When writing scannable content, you should make the sub-headings demand that the following paragraphs be read. And if the reader fulfills that demand then the content should deliver on the promise. You have to make SOME points only in the unscannable copy. Otherwise, why do you have that extra text on the page?
In-depth Content is Not Natively, Inherently Scannable Most if not all of the articles you write will NEVER be treated as “in-depth content” by the Google algorithm (listed in a special section at the bottom of a search result page). Nonetheless, if you’re trying to write an “in-depth” article on a complicated subject your article’s organization must reflect the complexity of the topic, or the format of your presentation — NOT THE DETAILS you are providing to the reader.
In other words, if your copy is scannable because you put all the important facts into the sub-headings and bullet point lists then you’re not writing in-depth content. If the article is scannable then the reader is able to extract meaningful information from the scan points; everything else is superfluous. An in-depth article provides real information, real detail that cannot be extracted from scanning the article.

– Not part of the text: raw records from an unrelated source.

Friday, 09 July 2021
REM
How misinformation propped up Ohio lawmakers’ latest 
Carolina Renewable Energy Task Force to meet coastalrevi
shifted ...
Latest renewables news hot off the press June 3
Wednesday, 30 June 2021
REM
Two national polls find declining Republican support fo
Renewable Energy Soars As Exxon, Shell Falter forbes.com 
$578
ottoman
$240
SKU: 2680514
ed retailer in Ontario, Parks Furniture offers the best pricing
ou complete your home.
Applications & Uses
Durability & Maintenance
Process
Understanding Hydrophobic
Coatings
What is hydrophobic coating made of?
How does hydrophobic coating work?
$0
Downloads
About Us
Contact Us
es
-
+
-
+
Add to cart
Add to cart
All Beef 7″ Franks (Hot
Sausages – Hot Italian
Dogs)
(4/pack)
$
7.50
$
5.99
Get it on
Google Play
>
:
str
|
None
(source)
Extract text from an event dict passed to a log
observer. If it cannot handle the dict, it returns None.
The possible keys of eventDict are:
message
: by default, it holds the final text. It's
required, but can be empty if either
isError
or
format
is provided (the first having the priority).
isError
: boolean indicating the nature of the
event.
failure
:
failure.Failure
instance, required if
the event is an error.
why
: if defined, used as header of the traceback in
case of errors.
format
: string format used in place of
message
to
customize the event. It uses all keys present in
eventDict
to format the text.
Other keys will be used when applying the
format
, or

And if your in-depth content is scannable then you’re either wasting words on a really short topic or else you’re leading readers to miss out on important information. The structure of the article can be such that the page is broken up into digestible components for easier reading, but making it easier to read the page doesn’t mean you are making it easier to read the information.
When you really want your reader to get as much information as possible from your article you need to draw that reader deeper into the text. If you don’t believe this is possible then you just need to write a short article, not something so long you feel it must be scannable.

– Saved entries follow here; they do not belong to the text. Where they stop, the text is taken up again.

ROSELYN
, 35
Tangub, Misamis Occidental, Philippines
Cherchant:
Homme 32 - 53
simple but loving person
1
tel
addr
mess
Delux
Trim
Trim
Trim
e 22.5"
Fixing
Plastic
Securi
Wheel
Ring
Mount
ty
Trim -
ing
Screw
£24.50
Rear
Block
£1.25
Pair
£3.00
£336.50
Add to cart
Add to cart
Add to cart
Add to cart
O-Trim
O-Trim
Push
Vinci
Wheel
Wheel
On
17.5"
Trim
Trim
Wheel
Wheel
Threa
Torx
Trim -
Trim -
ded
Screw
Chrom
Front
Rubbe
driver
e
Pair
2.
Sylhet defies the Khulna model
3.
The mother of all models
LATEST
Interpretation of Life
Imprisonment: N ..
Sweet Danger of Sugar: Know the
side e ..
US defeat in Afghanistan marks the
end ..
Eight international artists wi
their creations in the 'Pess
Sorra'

Some people stop reading long articles before they reach the end. That is true. But it’s also true that most people stop reading short articles before the end. Why? Because short articles rarely have anything worthwhile to say.
That doesn’t mean conciseness cannot be informative. Rather, it means that conciseness must not sacrifice information. Concise content must be useful and informative. It can be long or short and still be concise. But if it’s short it cannot be scannable.
Too many people have been writing scannable content for the Web. All the marketing advice columnists have sworn on their holy mantras that readers don’t stay long on a Web page. Well, that’s simply not true. Readers won’t stay long on a page that doesn’t hold their attention. They’ll keep coming back time and time again to a page that they believe is useful, helpful, and informative.
Whether the page is scannable really has nothing to do with how informative and helpful it is.